Predicted ending: Steve Carrell gets his fantasy and hooks up with a couple of women before winning his wife back. Yaaay.
My verdict: I linked to the TV spot instead of the full-length theatrical trailer for two reasons: 1) When I saw the “in every generation” line, I expected to hear Anthony Stewart Head say, “…there is a Chosen One. She alone will stand against the vampires, the demons, and the forces of darkness. She is the Slayer.” 2) I giggled at the idea of Emma Stone and Analeigh Tipton being of different “generations” when, in real life, Stone is a mere three DAYS older than Tipton.
I also roll my eyes at the idea of a teenage girl being interested in having sex with Carrell – not because I have anything against Steve Carrell (I quite like him, actually), but because it seems so textbook middle-aged male fantasy mixed with a creepy dose of American Beauty.
Having said that, I will still probably see this movie, because I looked at the names of the six actors billed in the main cast, and I like all six of them.

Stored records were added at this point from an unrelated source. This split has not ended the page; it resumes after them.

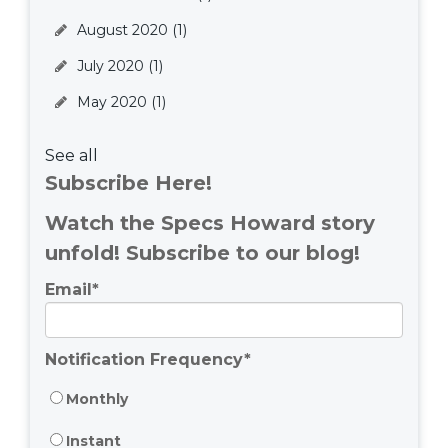
August 2020
(1)
July 2020
(1)
May 2020
(1)
See all
Subscribe Here!
Watch the Specs Howard story
unfold! Subscribe to our blog!
Email
*
Notification Frequency
*
Monthly
Instant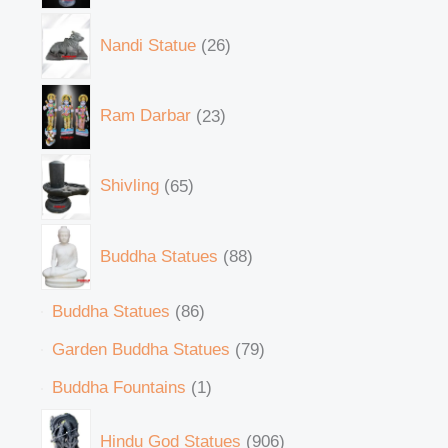
Nandi Statue
26
Ram Darbar
23
Shivling
65
Buddha Statues
88
Buddha Statues
86
Garden Buddha Statues
79
Buddha Fountains
1
Hindu God Statues
906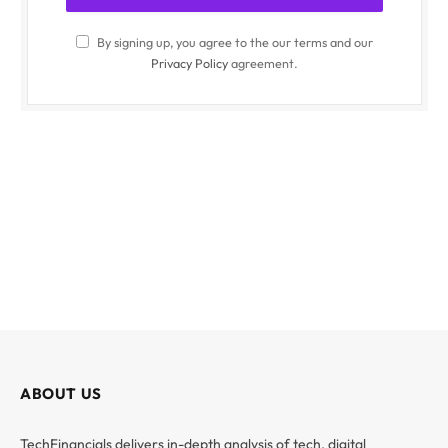
By signing up, you agree to the our terms and our
Privacy Policy
agreement.
ABOUT US
TechFinancials delivers in-depth analysis of tech, digital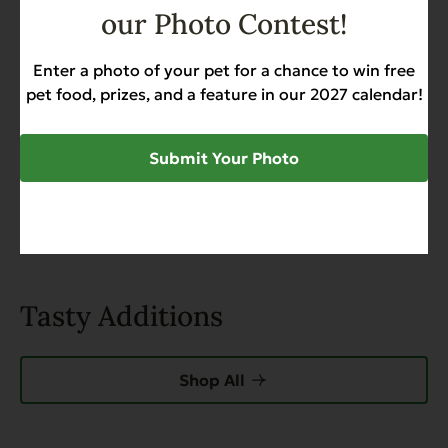
Add a review
our Photo Contest!
Enter a photo of your pet for a chance to win free
Search
pet food, prizes, and a feature in our 2027 calendar!
0 of 0 reviews
Submit Your Photo
Sorry, no reviews match your current selections
Tasty Additions
Shop All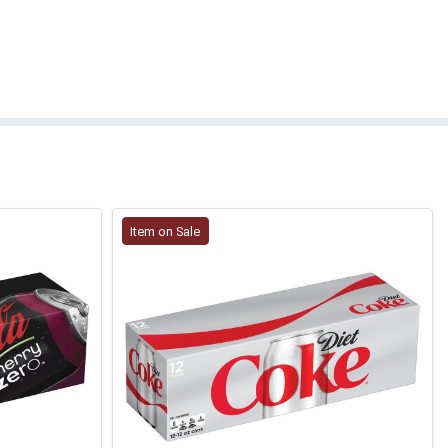
Item on Sale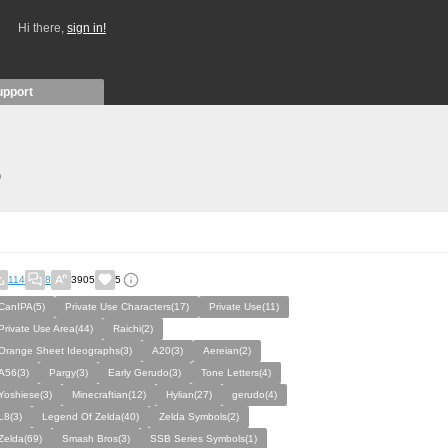
Hi there,
sign in!
upport
)
114
8
3905
5
CanIPA(5)
Private Use Characters(17)
Private Use(11)
Private Use Area(44)
Raichi(2)
Orange Sheet Ideographs(3)
A20(3)
Aereian(2)
A56(3)
Pargy(3)
Early Gerudo(3)
Tone Letters(4)
Yoshiese(3)
Minecraftian(12)
Hylian(27)
gerudo(4)
L8(3)
Legend Of Zelda(40)
Zelda Symbols(2)
Zelda(69)
Smash Bros(3)
SSB Series Symbols(1)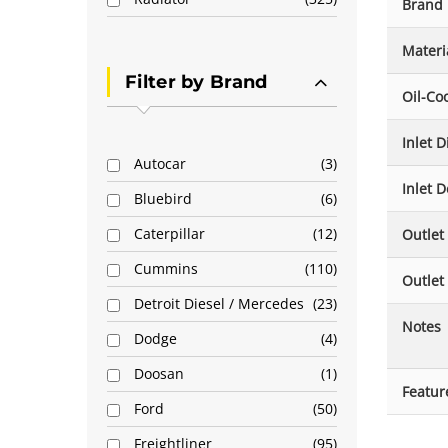
Brand
Materi
Filter by Brand
Oil-Co
Inlet 
Autocar
3
Inlet D
Bluebird
6
Caterpillar
12
Outlet
Cummins
110
Outlet
Detroit Diesel / Mercedes
23
Notes
Dodge
4
Doosan
1
Featur
Ford
50
Freightliner
95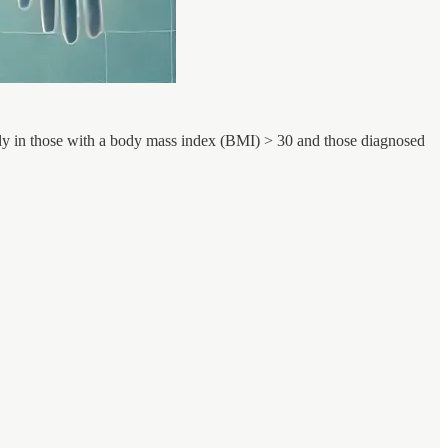
arly in those with a body mass index (BMI) > 30 and those diagnosed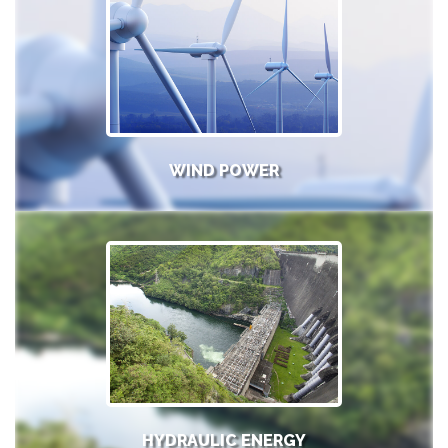
WIND POWER
HYDRAULIC ENERGY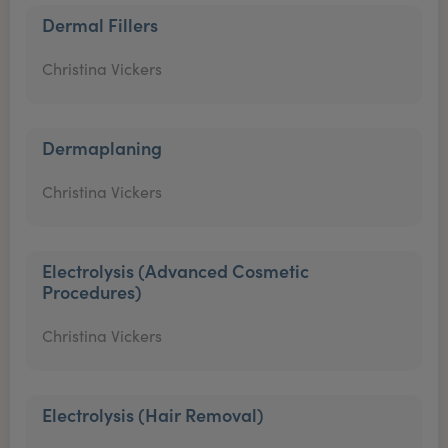
Dermal Fillers
Christina Vickers
Dermaplaning
Christina Vickers
Electrolysis (Advanced Cosmetic
Procedures)
Christina Vickers
Electrolysis (Hair Removal)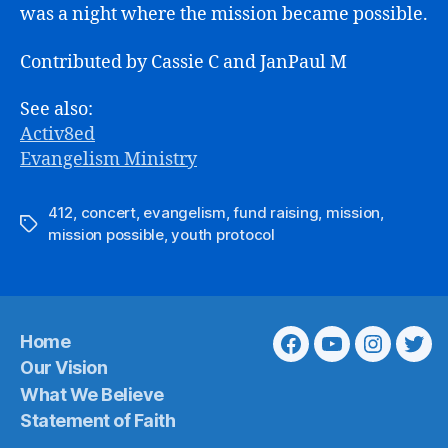
was a night where the mission became possible.
Contributed by Cassie C and JanPaul M
See also:
Activ8ed
Evangelism Ministry
412
,
concert
,
evangelism
,
fund raising
,
mission
,
Tags
mission possible
,
youth protocol
Home
Facebook
Youtube
Instagra
Twit
Our Vision
What We Believe
Statement of Faith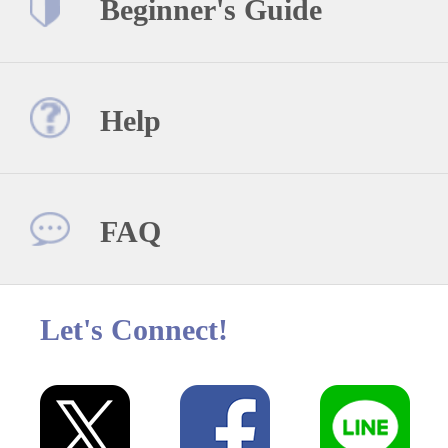
Beginner's Guide
Help
FAQ
Let's Connect!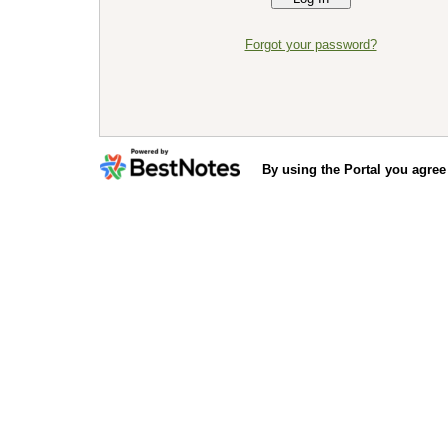
Forgot your password?
By using the Portal you agree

I continue to pursue my hopeless endeavor to find a movie starring Emma Stone where I like the movie as much as I like Emma Stone’s performance in said movie. And the part of me that is shallow wants to see more of Ryan Gosling taking his shirt off.
Your looking at it all wrong! Tuesday doesn’t END with a “y”, it BEGINS with a “Tuesda”. Apply this lovely spin to these brilliant sleeping pills, and enjoy! (May I also assume that popcorn still costs more than the unsightly film?)